> _INSTRUCTIONS FOR THE TASK_:
Continue the analysis of Illinois's defense against Nebraska, starting right after its last sentence.

> _EXERCISE PASSAGE_:
There are players here, but I'm perplexed by their deployment. As mentioned, Illinois has been shaking up their lineup quite a bit lately. If I had to choose their best D-line based on this game, it's Smoot-Bain-Milan-President, and PFF concurs. Instead, Illinois has been rolling out Phillips-Clements-Jackson-Smoot, which I don't get. Clements shoots upfield too often, opening up big run lanes when he isn't making a play in the backfield; Jackson is a freshman DT; Phillips gets pushed around in the run game. In part because of lineup choices, Illinois was worn down on the ground by Nebraska late in this game. Still, they make a number of excellent plays up front; the problems are far bigger on the back end.
The linebackers had a really rough go in this one, especially Nickerson, who has a -10.2 PFF grade with a major negative in pass coverage and smaller but significant negatives in the other two phases. The Tampa 2 defense asks a lot out of the MIKE in coverage—he has to be able to get a deep drop in the middle of the field, identify players coming into that zone, and make plays on the ball. Nickerson simply doesn't look up to the task:
The linebacker play across the board wasn't good. All three LBs had a tough time getting off blocks and didn't always take good angles to the ball to begin with—on this play, Nickerson is blocked past the play while WILL Tre Watson (#33) is blown up:
The linebackers and safeties combined to make the screen game very, very successful. I've already embedded a video of a slip screen at the top and a screencap of a bubble. Here are two more—another slip screen and a RB swing that caught Nickerson entirely off guard:
Nebraska also had an easy 11 yard pickup on a jet sweep. The edges are there for the taking.

> _ENTRIES PROVIDED_:
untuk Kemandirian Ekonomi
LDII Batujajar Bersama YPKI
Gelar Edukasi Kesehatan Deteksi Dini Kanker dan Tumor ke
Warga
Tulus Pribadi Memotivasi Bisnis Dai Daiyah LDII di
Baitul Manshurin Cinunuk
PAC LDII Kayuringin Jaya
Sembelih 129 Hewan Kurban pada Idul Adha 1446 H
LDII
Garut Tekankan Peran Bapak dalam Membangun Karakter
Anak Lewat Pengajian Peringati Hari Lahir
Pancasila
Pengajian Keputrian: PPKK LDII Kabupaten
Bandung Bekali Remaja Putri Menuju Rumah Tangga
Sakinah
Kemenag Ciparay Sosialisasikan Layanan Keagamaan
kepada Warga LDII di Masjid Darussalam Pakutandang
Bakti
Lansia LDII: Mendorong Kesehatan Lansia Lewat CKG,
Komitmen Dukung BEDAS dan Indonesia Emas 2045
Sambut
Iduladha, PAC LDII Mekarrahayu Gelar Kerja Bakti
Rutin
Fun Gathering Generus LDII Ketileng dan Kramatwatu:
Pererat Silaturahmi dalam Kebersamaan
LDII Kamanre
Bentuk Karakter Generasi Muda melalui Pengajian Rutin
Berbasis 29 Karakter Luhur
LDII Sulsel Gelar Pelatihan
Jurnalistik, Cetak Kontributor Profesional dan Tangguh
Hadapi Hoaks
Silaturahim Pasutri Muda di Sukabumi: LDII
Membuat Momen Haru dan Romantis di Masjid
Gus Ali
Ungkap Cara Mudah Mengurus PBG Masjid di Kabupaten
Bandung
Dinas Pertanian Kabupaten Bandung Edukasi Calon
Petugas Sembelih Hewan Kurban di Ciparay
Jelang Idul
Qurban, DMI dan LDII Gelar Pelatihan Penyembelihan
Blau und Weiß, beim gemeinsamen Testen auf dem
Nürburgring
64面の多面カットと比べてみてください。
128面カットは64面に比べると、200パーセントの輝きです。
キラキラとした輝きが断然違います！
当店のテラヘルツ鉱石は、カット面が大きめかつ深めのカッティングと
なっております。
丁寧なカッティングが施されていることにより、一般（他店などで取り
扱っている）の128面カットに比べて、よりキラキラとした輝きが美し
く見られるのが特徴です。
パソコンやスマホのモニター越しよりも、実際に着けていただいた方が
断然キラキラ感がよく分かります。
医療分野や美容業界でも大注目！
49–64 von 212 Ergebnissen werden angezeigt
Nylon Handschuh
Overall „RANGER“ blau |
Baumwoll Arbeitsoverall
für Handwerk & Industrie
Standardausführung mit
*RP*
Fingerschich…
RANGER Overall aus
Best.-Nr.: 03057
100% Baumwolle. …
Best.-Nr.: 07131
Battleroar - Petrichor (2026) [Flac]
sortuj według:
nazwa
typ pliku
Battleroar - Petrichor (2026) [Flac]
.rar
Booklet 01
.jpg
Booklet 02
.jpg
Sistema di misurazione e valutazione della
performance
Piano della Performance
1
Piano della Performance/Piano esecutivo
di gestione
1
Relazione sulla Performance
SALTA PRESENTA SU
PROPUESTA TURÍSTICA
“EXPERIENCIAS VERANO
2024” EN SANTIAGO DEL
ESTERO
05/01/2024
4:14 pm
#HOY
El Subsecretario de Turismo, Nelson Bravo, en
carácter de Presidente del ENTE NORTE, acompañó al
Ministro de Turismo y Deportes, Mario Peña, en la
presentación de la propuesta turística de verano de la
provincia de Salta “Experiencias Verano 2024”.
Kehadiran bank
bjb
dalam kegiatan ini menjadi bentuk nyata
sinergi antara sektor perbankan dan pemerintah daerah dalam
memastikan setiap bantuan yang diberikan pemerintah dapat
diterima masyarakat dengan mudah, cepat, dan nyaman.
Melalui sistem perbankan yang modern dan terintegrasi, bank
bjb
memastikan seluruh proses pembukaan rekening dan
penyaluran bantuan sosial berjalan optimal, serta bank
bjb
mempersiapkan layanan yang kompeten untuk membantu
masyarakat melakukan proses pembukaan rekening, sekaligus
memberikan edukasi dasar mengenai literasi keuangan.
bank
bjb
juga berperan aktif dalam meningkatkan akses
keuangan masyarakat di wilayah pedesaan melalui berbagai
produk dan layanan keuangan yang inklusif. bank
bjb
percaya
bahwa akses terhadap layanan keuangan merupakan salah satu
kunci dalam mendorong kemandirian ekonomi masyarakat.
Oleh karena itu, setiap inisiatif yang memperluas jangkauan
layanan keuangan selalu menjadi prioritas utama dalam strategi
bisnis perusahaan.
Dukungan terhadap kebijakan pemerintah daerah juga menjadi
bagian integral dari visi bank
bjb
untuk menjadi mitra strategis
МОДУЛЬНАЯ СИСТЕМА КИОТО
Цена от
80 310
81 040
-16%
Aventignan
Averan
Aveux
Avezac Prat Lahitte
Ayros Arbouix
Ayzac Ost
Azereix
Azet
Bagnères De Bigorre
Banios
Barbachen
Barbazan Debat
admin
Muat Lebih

> _RESPONSE FOR THIS EXERCISE_:
The secondary didn't stand out, either. It was easy to see why Barton was pulled, even in favor of a freshman safety—he had a couple whiffs in the run game and gave up a third-and-goal TD by abandoning his zone. Strong safety Patrick Nelson was one of the primary culprits on the successful slip screens (watch #21 in the clip that leads off this post). Rolling out two freshman safeties in a Tampa 2 scheme is asking for trouble.
Corner Jaylen Dunlap has a positive PFF grade and looked the most competent of the secondary; the only target against him I have in my notes was an incomplete deep post he covered very well. His lack of targets looked like a combination of solid coverage on his part and not-so-solid coverage elsewhere. This was a flat drop by Nebraska on a should-be TD:
I don't even remember why the safety (standing right below the 'x' on the 35) got as far upfield as he did, but it was a very bad idea.
We should learn one thing about Michigan's offense: who should play left tackle. Smoot is going to test both OTs in this game, and I'd expect Illinois will try to get him singled up on JBB if the starting O-line remains the same. That's a matchup Illinois will win, and Smoot will also be a tough test for Mason Cole if Cole flips outside. Everything else looks like it should be in Michigan's favor. Harbaugh's constant shifts and misdirection should open up some big plays against this shaky back seven, and running straight ahead looks like it'll work, too.